Infinitely many 4d $\mathcal{N}=2$ SCFTs with $a=c$ and beyond

Abstract: We study a set of four-dimensional $\mathcal{N}=2$ superconformal field theories (SCFTs) $\widehat{\Gamma}(G)$ labeled by a pair of simply-laced Lie groups $\Gamma$ and $G$. They are constructed out of gauging a number of $\mathcal{D}_p(G)$ and $(G, G)$ conformal matter SCFTs; therefore they do not have Lagrangian descriptions in general. For $\Gamma = D_4, E_6, E_7, E_8$ and some special choices of $G$, the resulting theories have identical central charges $(a=c)$ without taking any large $N$ limit. Moreover, we find that the Schur indices for such theories can be written in terms of that of $\mathcal{N}=4$ super Yang--Mills theory upon rescaling fugacities.
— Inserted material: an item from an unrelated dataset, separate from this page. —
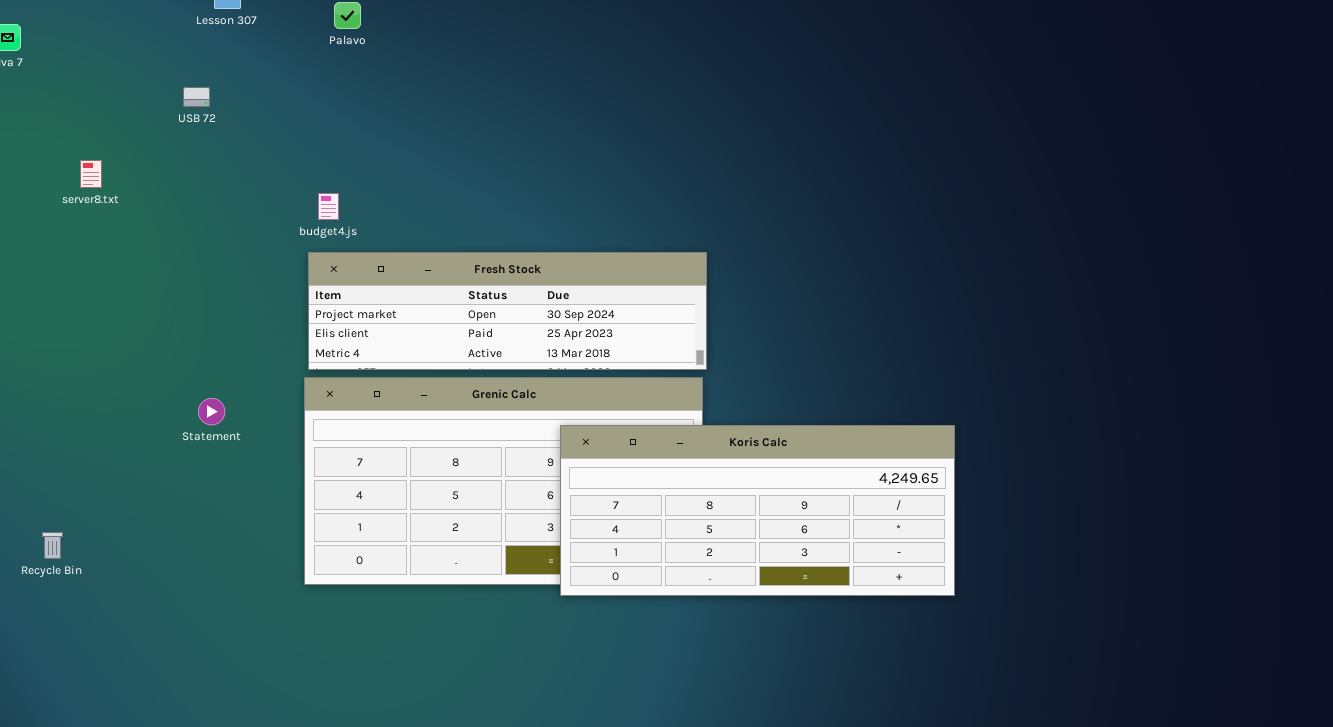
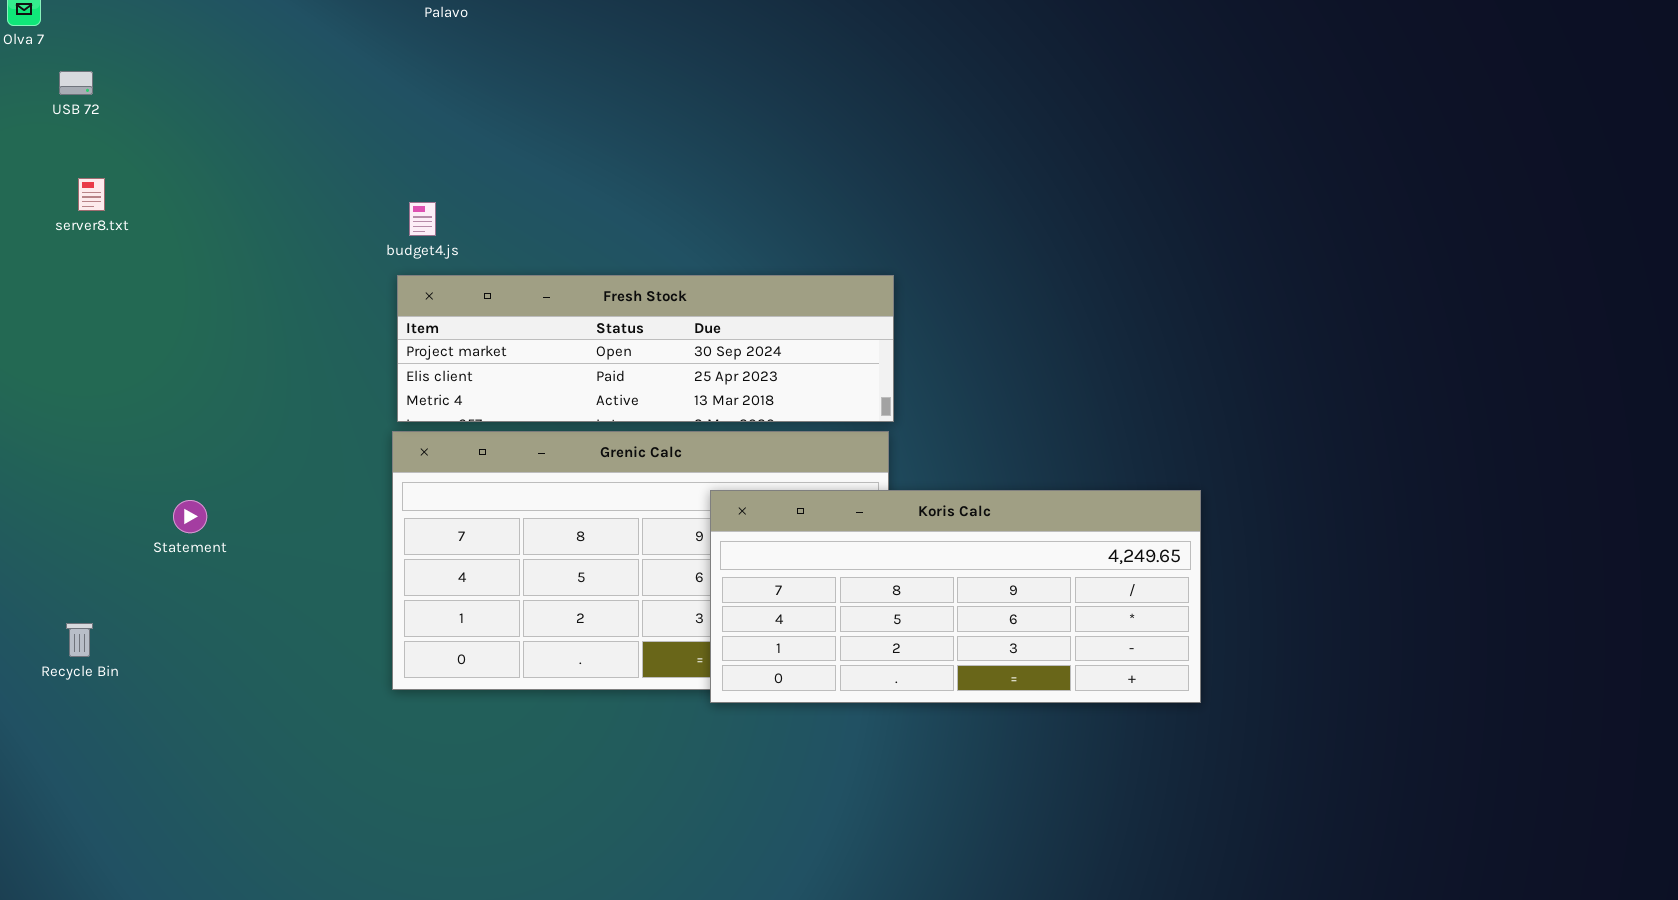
USB 72: [183,87,210,107] -> [59,71,93,95], moved
server8.txt: [80,160,102,188] -> [78,178,105,211], moved
Statement: [198,398,225,425] -> [173,500,207,533], moved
Especially, we find that the Schur index of $\widehat{D}_4(SU(N))$ theory for $N$ odd is written in terms of MacMahon's generalized sum-of-divisor function, which is quasi-modular. For generic choices of $\Gamma$ and $G$, it can be regarded as a generalization of the affine quiver gauge theory obtained from $D3$-branes probing an ALE singularity of type $\Gamma$. We also comment on a tantalizing connection regarding the theories labeled by $\Gamma$ in the Deligne--Cvitanovi\'c exceptional series.